2. A power tool handle comprising:

a housing having a frusto-conical shape including a longitudinal axis, a larger forward end and a smaller aft end and an outer surface tapered between said forward and aft ends;

a gear box retained in said housing in a position near said forward end of said housing;

a motor retained in said housing in-line with said gear box and located between the forward and aft ends of said housing;

a manually activated rocker switch disposed on said housing and positioned substantially over said gear box for controlling the direction of rotation of said motor, said rocker switch including a central ridge and a thumb-actuatable pad on each side of said ridge, said rocker switch being disposed on said housing such that said ridge is substantially parallel to said longitudinal axis of said housing;

a battery pack retained in-line with said motor and positioned near the aft end of said housing; and

a plurality of ridges located on said outer surface of said housing adjacent said aft end, said ridges comprising an array of substantially parallel raised segments formed on said outer surface of said housing.
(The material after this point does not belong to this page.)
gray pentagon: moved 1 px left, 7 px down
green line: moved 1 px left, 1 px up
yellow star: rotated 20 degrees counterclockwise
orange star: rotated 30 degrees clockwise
3. A handle for a hand-held power tool having a rotatable chuck for retaining and providing torque to a tool shaft, the handle comprising:

an elongate body having a frusto-conical shape, said body including a longitudinal axis, a forward end having a first diameter and an aft end having a second diameter smaller than said first diameter, and including an outer surface extending between said forward end and said aft end;

a chamber formed within said body;

a battery pack retained in said chamber;

a motor retained in line with said battery pack in said chamber;

a gear box disposed in line with said motor and said battery pack in said chamber, said gear box interconnecting said motor and the rotatable chuck;

a rocker switch disposed on said body between said forward end and said aft end and adjacent said forward end for controlling the direction of rotation of said motor, said rocker switch including a central ridge and a thumb-actuatable pad on each side of said ridge, said rocker switch being disposed on said body such that said ridge is substantially parallel to said longitudinal axis of said body;

an array of protrusions disposed on opposite sides of said body at locations adjacent and said aft end, said arrays comprising a plurality of spaced-apart ridges wherein each of said ridges in a given array is substantially parallel to the other ridges in said given array, and wherein said ridges are formed on said outer surface of said handle.

4. The handle of claim 3 further comprising a power switch disposed on said body adjacent said rocker switch and between said rocker switch and said aft end for controlling the power between said battery pack and said electric motor, said power switch being substantially flush with said outer surface of said body.

5. The handle of claim 4 wherein said power switch comprises a thumb-actuatable slide switch adapted for reciprocal motion in a direction substantially parallel to said longitudinal axis of said body.

6. The handle of claim 4 wherein said power switch is positioned in such close proximity to said rocker switch that said thumb-actuatable pads of said rocker switch and said power switch may each be actuated by thumb pressure supplied by the operator without requiring the repositioning of the handle in the operator's hand.

7. The handle of claim 3 wherein said outer surface of said body comprises a pair of side surfaces, each of said pair including one of said arrays of protrusions; and wherein said outer surface further includes an upper surface disposed between said side surfaces, said upper surface being free of said protrusions; and wherein said rocker switch is disposed on said upper surface.